Kit bolsonarista para protestos tem bandeira dos EUA
Jair Bolsonaro costuma dizer que a bandeira brasileira jamais será vermelha. No entanto, a depender das imagens do protesto do último fim de semana em Brasília, a bandeira brasileira talvez venha a ganhar listras vermelhas —e brancas. No canto superior esquerdo, um retângulo azul cheio de estrelas.
Dias depois de o presidente americano, Donald Trump, citar o Brasil pela terceira vez consecutiva para listar países que enfrentam graves problemas no combate à pandemia, Bolsonaro apareceu para acenar a seus apoiadores com uma bandeira dos EUA ao fundo.
As recentes declarações de Trump, considerado o grande aliado global do Planalto, são apenas uma pequena parte da série de situações embaraçosas que o líder americano impôs ao presidente brasileiro.
Além de ter sugerido restringir voos do país aos EUA, ameaçado tarifar o aço e o alumínio produzidos no Brasil e ter sido reticente no apoio à demanda brasileira para entrar na OCDE, a exportação de soja à China virou alvo do republicano, uma vez que o comércio do produto é essencial para o acordo que, em tese, amenizaria a guerra comercial entre as duas maiores potências do mundo.
Ainda assim, pessoas que estavam com o presidente no último domingo (3) desceram a rampa do Planalto para chegar até os apoiadores de Bolsonaro e pegar uma haste que segurava um combo de bandeiras: a dos EUA, a de Israel e, acima de todos, ao menos ali, a do Brasil.
Bolsonaro então caminhou próximo aos seus seguidores e se deixou fotografar muitas vezes com o símbolo americano, sem parecer se importar com os seguidos sinais de uma relação desigual.
Na semana em que reproduziu a cena da Santa Ceia ao discursar com seus ministros e chamou Sergio Moro de Judas, o discurso de Brasil acima de todos com a bandeira americana ao fundo pareceu algo fora de lugar. Se a crise é estética, a subserviência também se mostra dessa maneira.
Do outro lado do cercadinho, apoiadores do presidente protestavam contra as medidas de distanciamento social com o kit visual de sempre.

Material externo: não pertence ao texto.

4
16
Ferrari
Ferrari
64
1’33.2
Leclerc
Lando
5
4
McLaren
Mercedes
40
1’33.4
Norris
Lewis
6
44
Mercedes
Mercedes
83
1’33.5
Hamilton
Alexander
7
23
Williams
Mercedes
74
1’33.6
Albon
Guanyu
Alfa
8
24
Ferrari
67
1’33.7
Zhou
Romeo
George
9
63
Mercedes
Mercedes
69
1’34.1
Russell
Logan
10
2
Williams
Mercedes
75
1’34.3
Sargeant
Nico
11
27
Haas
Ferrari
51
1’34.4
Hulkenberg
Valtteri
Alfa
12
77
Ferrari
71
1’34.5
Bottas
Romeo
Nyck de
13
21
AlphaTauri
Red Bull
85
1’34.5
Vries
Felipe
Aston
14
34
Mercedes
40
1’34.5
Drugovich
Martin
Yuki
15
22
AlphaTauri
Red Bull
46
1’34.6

Há o pacheco do esporte, ilustrado nas camisas da CBF e no capacete de Ayrton Senna, o motoqueiro durão, com bandana dos EUA e coletinho de couro, e o personagem mais comum, o que se enrola na bandeira nacional e, com gestos expansivos, demonstra o fervor por Bolsonaro e suas pautas.
“STF, preste atenção, a sua toga vai virar pano de chão”, cantavam.
Tudo tem de ser amarelo, bem amarelo, amarelo-ovo, o do tipo mais chamativo que existe. Cartazes e faixas amarelas, com suas mensagens escritas em preto, fazem um contraste impossível de ser ignorado.
Outro contraste, também, é que muitos dos manifestantes usavam máscaras —amarelas, claro— e até protetores de acetato, daqueles utilizados por médicos em UTIs. Outros, não saíram de seus carros.
Afinal, se o vírus não é perigoso assim e as quarentenas não são necessárias, proteger-se nunca é demais.
Enquanto protestavam, vídeos corriam soltos. De cima de um carro de som, no chão ou na rampa do Planalto, o ator Paulo Cesar Rocha, o Paulo Cintura da Escolhinha do Professor Raimundo, celebrava com parceiros a manifestação e postava nas redes sociais.
“Bolsonaro é o que interessa, o resto não tem pressa! Iiiiiiiiissáááááá”, gritava ele, adaptando o bordão da época em que interpretava outro personagem.
Esse tipo de registro, simples, cru e improvisado, é outra marca importante da estética bolsonarista. Propõe uma comunicação sem filtros, espontânea e direta com os apoiadores.
Ao vencer o pleito, em 2018, Bolsonaro fez o primeiro discurso como presidente eleito em uma live, e não para a imprensa tradicional. Falava ao coração de seu eleitor, sem temer intervenções ou contrapontos.
Sem ter alguém para questioná-lo, também não precisou mandar ninguém calar a boca. Ali, em volta dele, todos vestiam amarelo.